Create a refugee naturalization manual focusing on cultural differences. You and your local community could take up this initiative as refugees often feel isolated and out of place now that they’ve relocated to a whole new world. This stress gets added on top of trying to figuring out how to restart their lives, not to mention the trauma from what they faced. By creating a manual explaining the local culture, your community will allow incoming migrants to adapt and seamlessly integrate into the new culture more easily. Encourage other local communities to do the same and help refugees at a wider reach than before.
Offer opportunities to volunteer. Volunteering can help refugees find a sense of community in the place they’ve relocated to, and they start to identify the new host country as a place of their own.

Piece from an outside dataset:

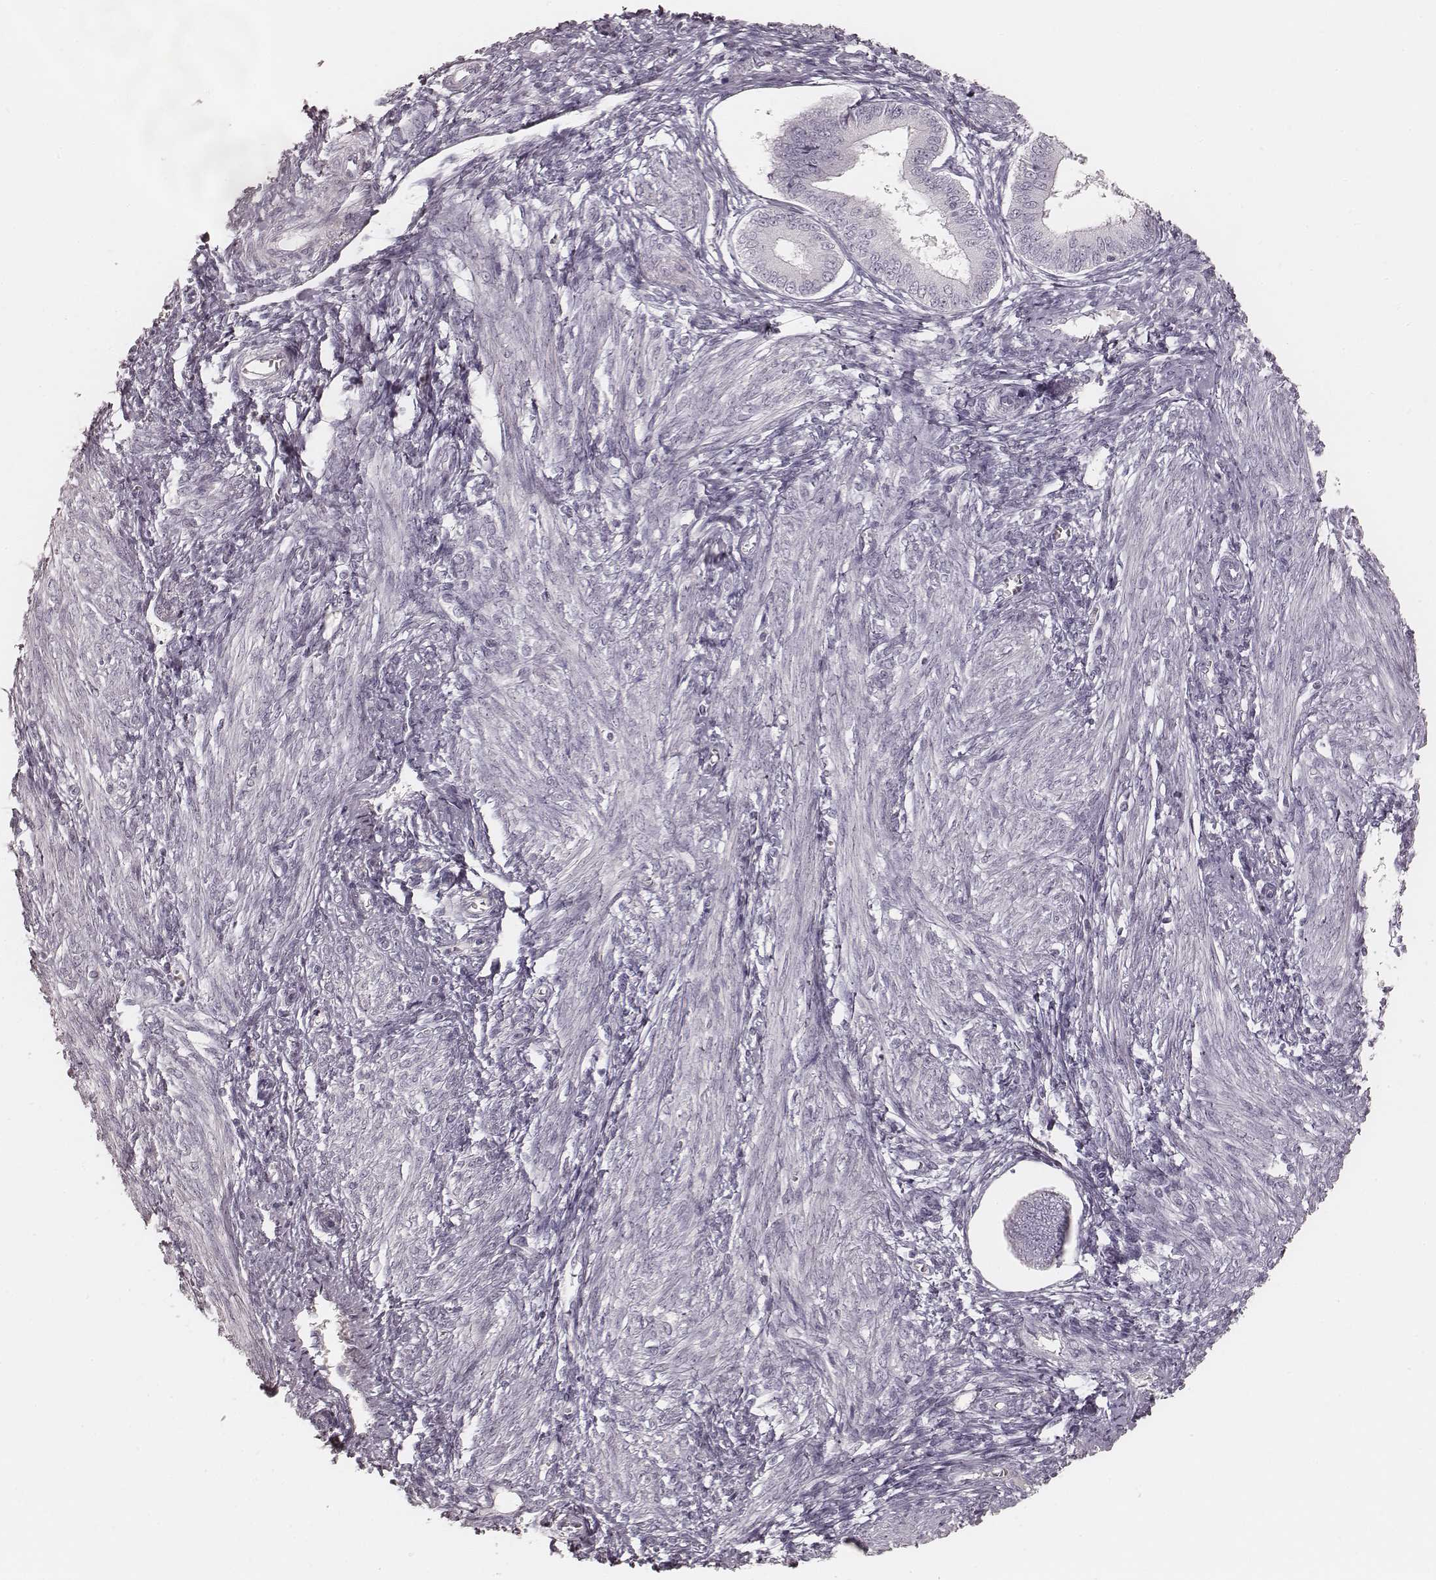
{"staining": {"intensity": "negative", "quantity": "none", "location": "none"}, "tissue": "endometrium", "cell_type": "Cells in endometrial stroma", "image_type": "normal", "snomed": [{"axis": "morphology", "description": "Normal tissue, NOS"}, {"axis": "topography", "description": "Endometrium"}], "caption": "This is an IHC photomicrograph of benign human endometrium. There is no expression in cells in endometrial stroma.", "gene": "KRT26", "patient": {"sex": "female", "age": 42}}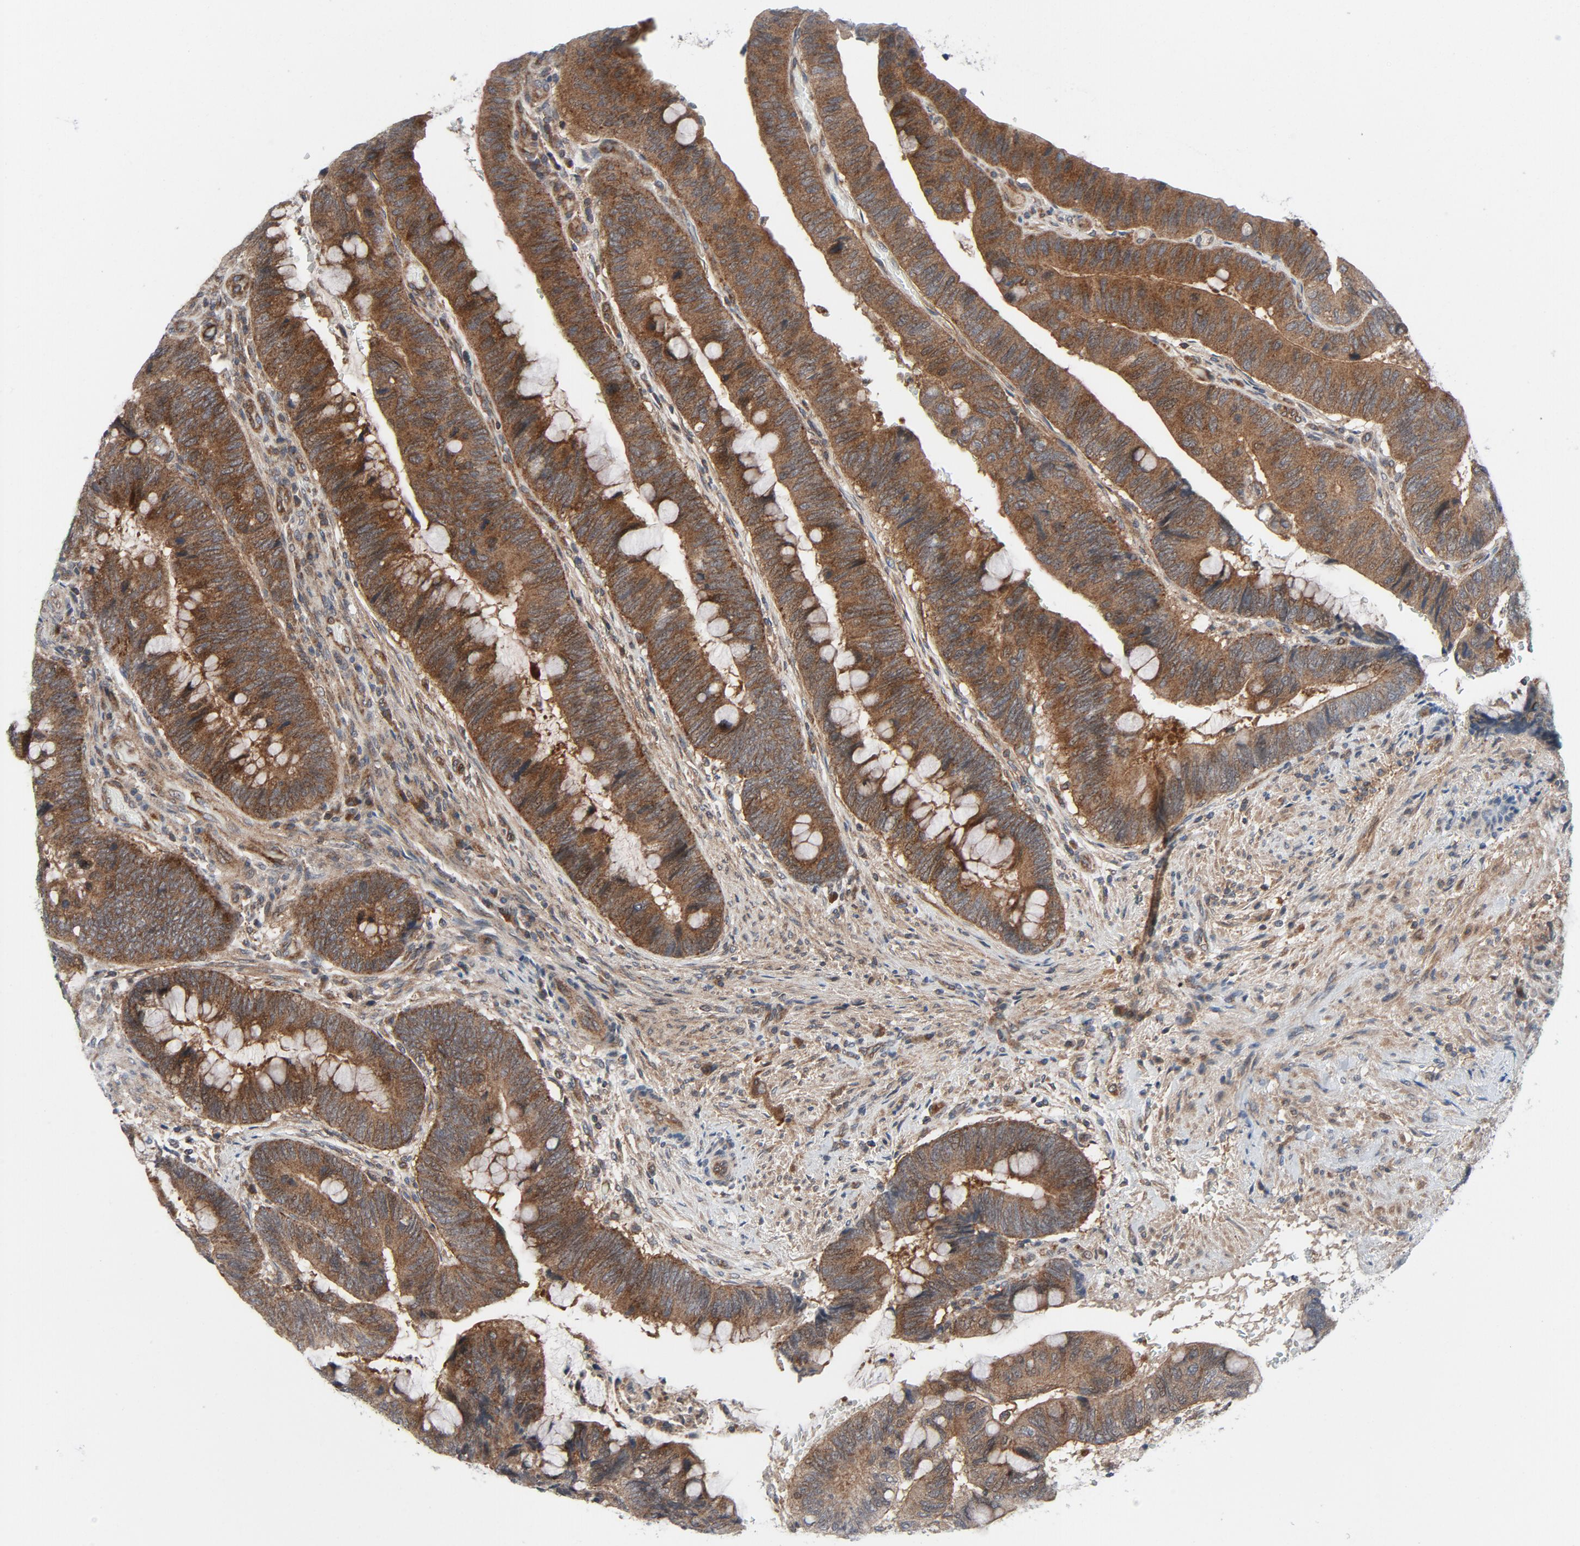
{"staining": {"intensity": "moderate", "quantity": ">75%", "location": "cytoplasmic/membranous"}, "tissue": "colorectal cancer", "cell_type": "Tumor cells", "image_type": "cancer", "snomed": [{"axis": "morphology", "description": "Normal tissue, NOS"}, {"axis": "morphology", "description": "Adenocarcinoma, NOS"}, {"axis": "topography", "description": "Rectum"}], "caption": "Human colorectal adenocarcinoma stained with a brown dye displays moderate cytoplasmic/membranous positive staining in about >75% of tumor cells.", "gene": "TSG101", "patient": {"sex": "male", "age": 92}}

Tutor the youth. Learning the language is critical, and refugees who learn the language of their new country can connect to the people there and integrate into their community and can go on to succeed in their higher education or find employment. Paper Airplanes is one such initiative started by a college student. Tutors not only offer language support by strengthening their proficiency in the host country’s language but go a step further by aiding refugees in their resume, cover letter and personal statement while applying for universities and jobs. International Rescue Committee (IRC) is another program where you can tutor young refugees and has chapters in nearly every European, African and Asian country.
Start or join a group advocating refugee rights. No Lost Generation is a student-led advocacy group which now has student chapters in U.S.A, Norway, Finland and Jordan. UNICEF school clubs have made great strides by hosting fundraisers, community engagement events and tutoring sessions to bridge the existing gap between students and local refugee communities.